LDT decision theories are probably the best decision theories for problems in the fair problem class.
(Very cool that you’ve arrived at the idea of this post independently!)
Replies from: christopher-king↑ comment by Christopher King (christopher-king) · 2024-11-07T14:40:08.077Z · LW(p) · GW(p)
LDT decision theories are probably the best decision theories for problems in the fair problem class.
The post demonstrates why this statement is misleading.
If "play the ultimatum game against a LDT agent" is not in the fair problem class, I'd say that LDT shouldn't be in the "fair agent class". It is like saying that in a tortoise-only race, the best racer is a hare because a hare can beat all the tortoises.
So based on the definitions you gave I'd classify "LDT is the best decision theory for problems in the fair problem class" as not even wrong.
In particular, consider a class of allowable problems S, but then also say that an agent X is allowable only if "play a given game with X" is in S. Then the proof in the No agent is rational in every problem section of my proof goes through for allowable agents. (Note that that argument in that section is general enough to apply to agents that don't give into $9 rock.)
Practically speaking: if you're trying to follow decision theory X, than playing against other X is a reasonable problem
Replies from: mikhail-samin↑ comment by Mikhail Samin (mikhail-samin) · 2024-11-07T15:56:33.803Z · LW(p) · GW(p)
It’s reasonable to consider two agents playing against each other. “Playing against your copy” is a reasonable problem. ($9 rocks get 0 in this problem, LDTs probably get $5.)

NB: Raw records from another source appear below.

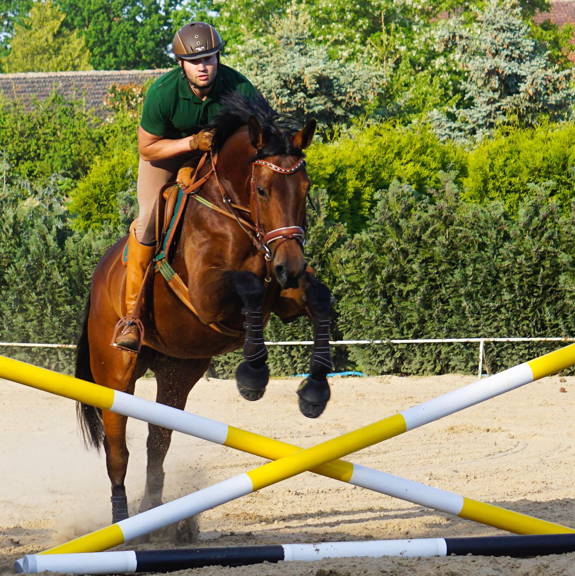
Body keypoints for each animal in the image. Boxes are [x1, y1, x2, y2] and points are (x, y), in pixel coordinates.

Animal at [73, 93, 332, 528]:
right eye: (262, 189)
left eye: (306, 188)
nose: (291, 267)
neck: (236, 216)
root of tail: (98, 280)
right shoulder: (207, 297)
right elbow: (249, 290)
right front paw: (253, 376)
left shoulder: (284, 294)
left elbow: (319, 299)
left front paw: (314, 393)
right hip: (115, 374)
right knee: (117, 448)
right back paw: (123, 518)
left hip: (177, 371)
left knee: (158, 441)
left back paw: (158, 516)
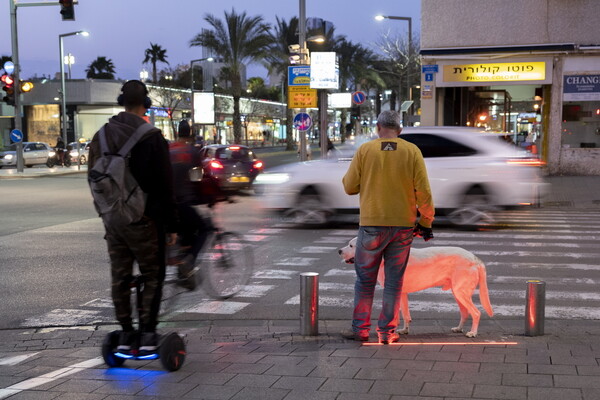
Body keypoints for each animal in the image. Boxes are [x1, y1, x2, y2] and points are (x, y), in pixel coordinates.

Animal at [338, 238, 492, 338]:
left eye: (351, 246)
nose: (339, 251)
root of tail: (476, 258)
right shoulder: (402, 293)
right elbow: (405, 315)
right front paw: (403, 330)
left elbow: (396, 315)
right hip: (457, 293)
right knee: (465, 313)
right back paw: (459, 329)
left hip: (461, 293)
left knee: (476, 313)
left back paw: (472, 332)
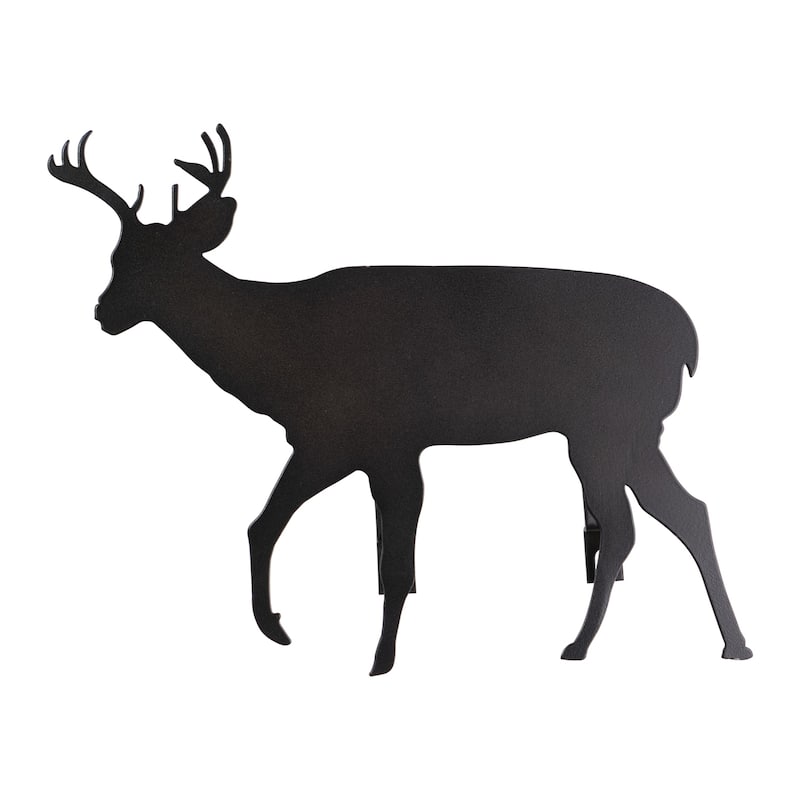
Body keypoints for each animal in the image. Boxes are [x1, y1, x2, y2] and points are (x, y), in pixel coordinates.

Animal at [48, 125, 752, 674]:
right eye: (116, 256)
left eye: (155, 263)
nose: (103, 314)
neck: (280, 352)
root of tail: (688, 336)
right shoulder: (338, 442)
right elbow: (280, 528)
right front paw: (280, 628)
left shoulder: (373, 437)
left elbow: (386, 554)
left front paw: (377, 659)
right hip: (633, 432)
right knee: (685, 511)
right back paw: (732, 645)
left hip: (602, 426)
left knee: (627, 526)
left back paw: (579, 645)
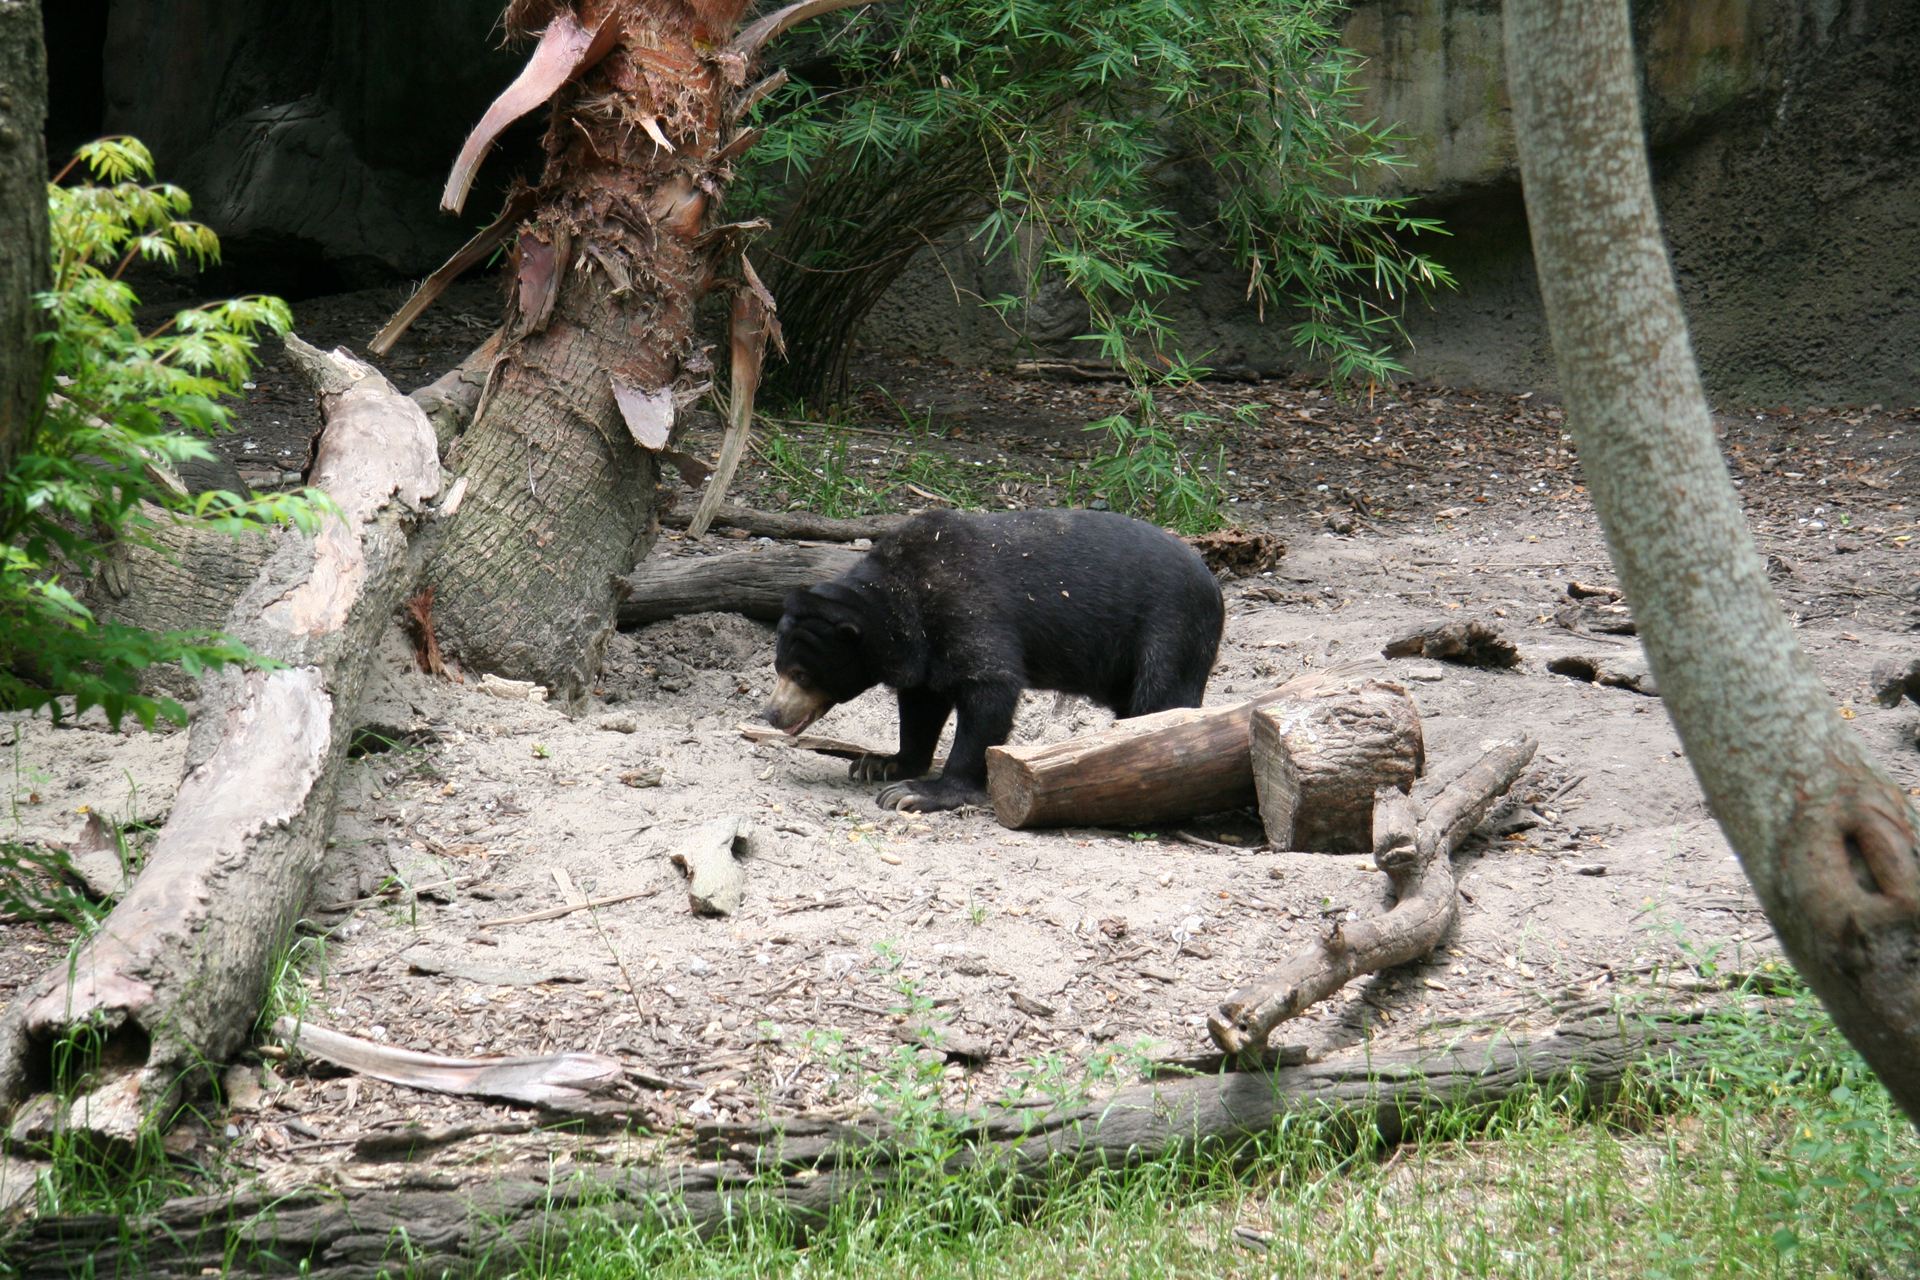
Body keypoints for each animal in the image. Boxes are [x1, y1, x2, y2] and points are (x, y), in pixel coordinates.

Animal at [762, 508, 1225, 812]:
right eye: (778, 668)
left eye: (802, 675)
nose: (772, 713)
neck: (904, 596)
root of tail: (1213, 583)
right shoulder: (925, 653)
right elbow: (922, 704)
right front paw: (881, 764)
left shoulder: (967, 607)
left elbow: (990, 690)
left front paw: (920, 792)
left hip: (1169, 630)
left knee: (1162, 700)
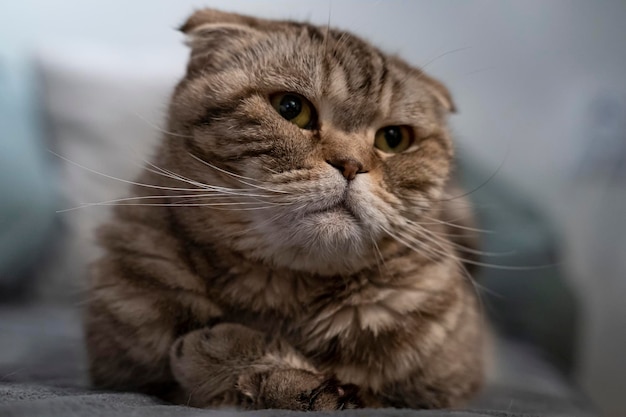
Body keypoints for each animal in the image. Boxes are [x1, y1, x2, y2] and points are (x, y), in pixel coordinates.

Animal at [84, 8, 482, 412]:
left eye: (393, 138)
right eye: (292, 108)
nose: (351, 164)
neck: (282, 294)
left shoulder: (434, 397)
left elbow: (332, 390)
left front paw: (223, 356)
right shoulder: (121, 369)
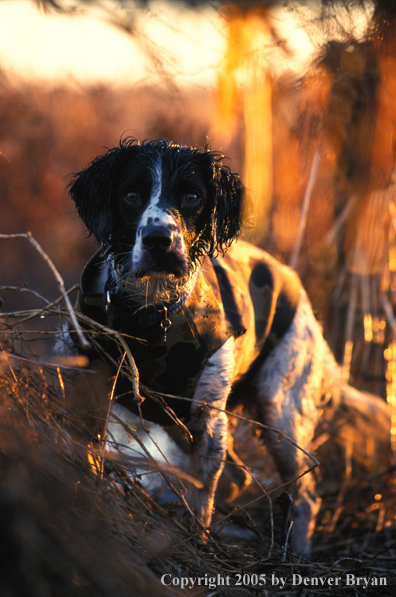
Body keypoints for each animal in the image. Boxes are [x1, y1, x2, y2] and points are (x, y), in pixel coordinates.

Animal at [63, 137, 392, 556]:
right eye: (131, 195)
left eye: (192, 196)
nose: (159, 241)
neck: (152, 314)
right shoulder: (91, 384)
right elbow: (86, 456)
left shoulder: (208, 417)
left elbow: (203, 495)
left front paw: (196, 543)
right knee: (240, 477)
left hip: (280, 411)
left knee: (304, 494)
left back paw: (296, 555)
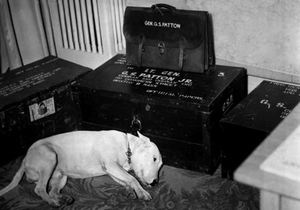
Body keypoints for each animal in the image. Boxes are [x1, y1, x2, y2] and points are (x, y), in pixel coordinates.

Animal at [0, 130, 163, 207]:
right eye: (154, 159)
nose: (155, 183)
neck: (127, 147)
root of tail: (25, 159)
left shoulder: (112, 170)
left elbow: (125, 180)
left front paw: (129, 191)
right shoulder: (111, 165)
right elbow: (132, 178)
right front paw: (142, 193)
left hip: (61, 176)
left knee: (51, 190)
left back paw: (63, 199)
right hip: (49, 157)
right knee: (39, 189)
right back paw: (52, 202)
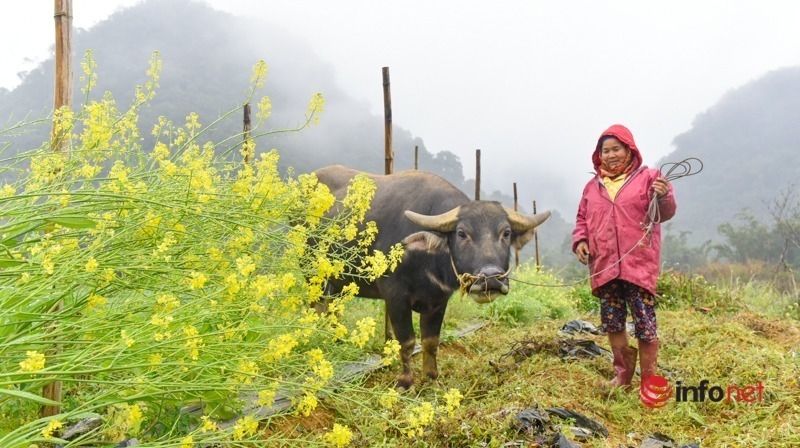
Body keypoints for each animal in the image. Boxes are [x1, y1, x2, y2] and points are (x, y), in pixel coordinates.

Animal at [312, 164, 552, 388]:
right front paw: (406, 381)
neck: (428, 262)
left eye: (506, 233)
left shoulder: (438, 301)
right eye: (462, 234)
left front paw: (431, 377)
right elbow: (407, 341)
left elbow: (430, 341)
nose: (491, 278)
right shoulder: (395, 296)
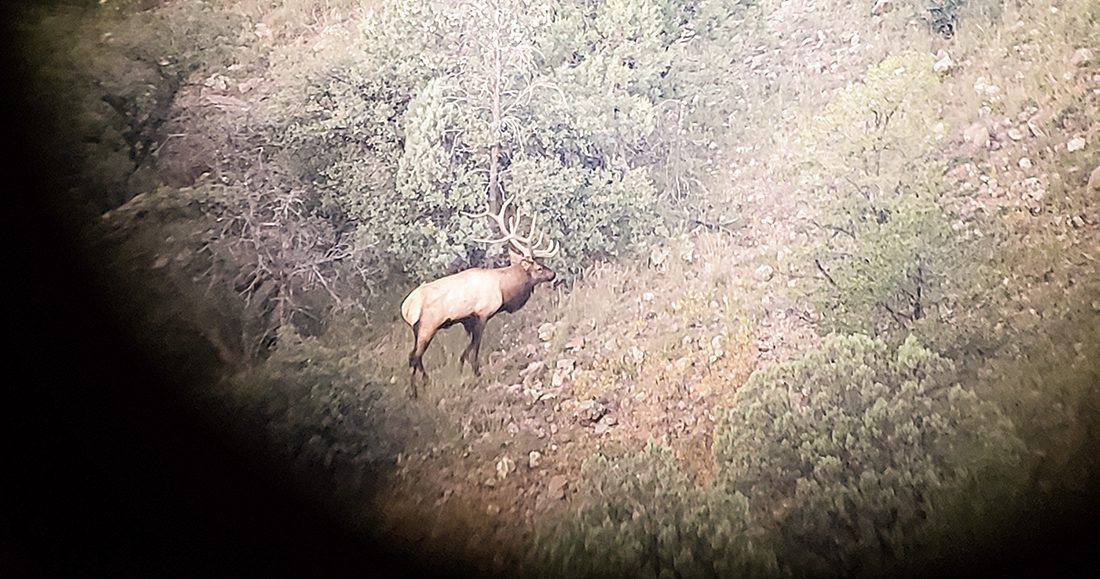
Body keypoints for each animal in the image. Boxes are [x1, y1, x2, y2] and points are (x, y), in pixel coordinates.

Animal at [400, 196, 559, 398]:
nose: (553, 274)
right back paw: (414, 392)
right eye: (539, 268)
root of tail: (406, 308)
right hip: (428, 325)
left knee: (415, 356)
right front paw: (476, 372)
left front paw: (461, 366)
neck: (504, 290)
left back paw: (426, 381)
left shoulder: (466, 320)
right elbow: (475, 346)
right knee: (414, 357)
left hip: (418, 329)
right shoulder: (482, 313)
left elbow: (467, 348)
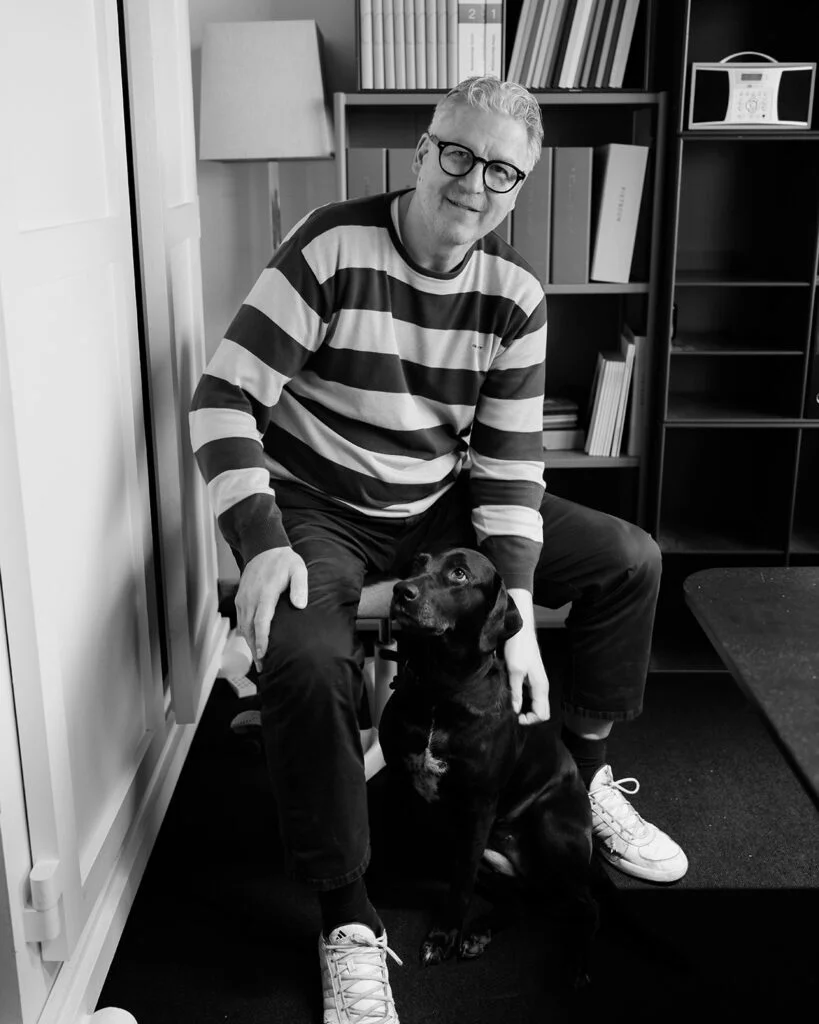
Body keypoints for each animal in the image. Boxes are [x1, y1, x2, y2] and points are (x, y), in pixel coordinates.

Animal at [378, 547, 598, 988]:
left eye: (459, 574)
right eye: (418, 563)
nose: (400, 591)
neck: (438, 689)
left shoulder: (478, 807)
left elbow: (459, 885)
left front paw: (443, 936)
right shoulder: (401, 784)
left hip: (550, 830)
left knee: (585, 903)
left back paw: (578, 962)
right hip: (485, 854)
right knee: (520, 900)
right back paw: (480, 932)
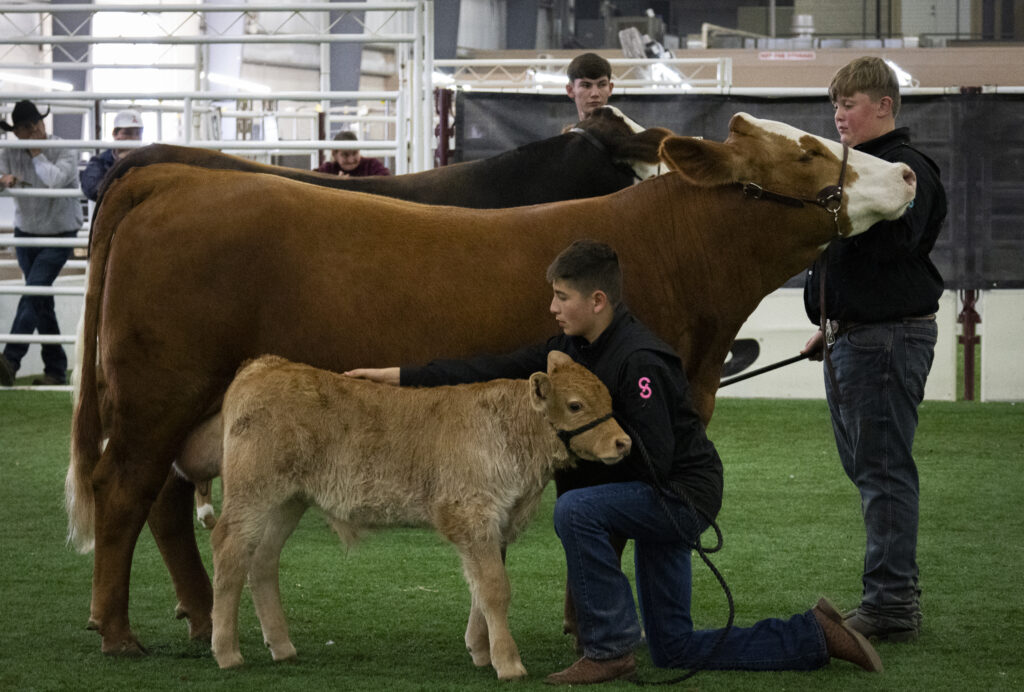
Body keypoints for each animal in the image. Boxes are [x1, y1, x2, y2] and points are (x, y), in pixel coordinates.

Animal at [179, 348, 626, 679]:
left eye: (608, 399)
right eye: (575, 405)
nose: (623, 442)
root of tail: (267, 364)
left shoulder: (495, 524)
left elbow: (481, 588)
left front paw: (480, 649)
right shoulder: (472, 514)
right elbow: (496, 588)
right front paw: (509, 663)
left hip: (287, 501)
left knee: (262, 560)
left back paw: (282, 646)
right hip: (253, 494)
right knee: (229, 550)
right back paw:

Newcomb, Parfit’s hitchhiker, smoking, etc. are all very reasonable problems that essentially depend on the buttons you press when you play the game. It is important to get these problems right.
But playing against LDT is not necessarily in the “fair problem class” because the game might behave differently depending on your algorithm/on how you arrive at taking actions, and not just depending on your actions.
Your version of it- playing against an LDT- is indeed different from playing against a game that looks at whether we’re an alphabetizing agent and pick X instead of Y because X<Y and not because we looked at the expected utility: we would want LDT to perform optimally in this game. But the reason LDT-created-rock loses to a natural rock here isn’t fundamentally different from the reason LDT loses to an alphabetizing agent in the other game and it is known that you can construct a game like that where LDT will lose to something else. You can make the game description sound more natural, but I feel like there’s a sharp divide between the “fair problem class” problems and others.
(I also think that in real life, where this game might play out, there isn’t really a choice we can make, to make our AI a $9 rock instead of an LDT agent; because when we do that due to the rock’s better performance in this game, our rock gets slightly less than $5 in EV instead of getting $9; LDT doesn’t perform worse than other agents we could’ve chosen in this game.)
comment by Dagon · 2024-11-06T17:04:59.692Z · LW(p) · GW(p)
This is an important theorem. There is no perfect decision theory, especially against equal-or-better opponents. I tend to frame it as "the better predictor wins". Almost all such adversarial/fixed-sum cases are about power, not fairness or static strategy/mechanism.
We (humans, including very smart theorists) REALLY want to frame it as clever ways to get outcomes that fit our intuitions. But it's still all about "who goes first (in the logical/credible-committment sense)".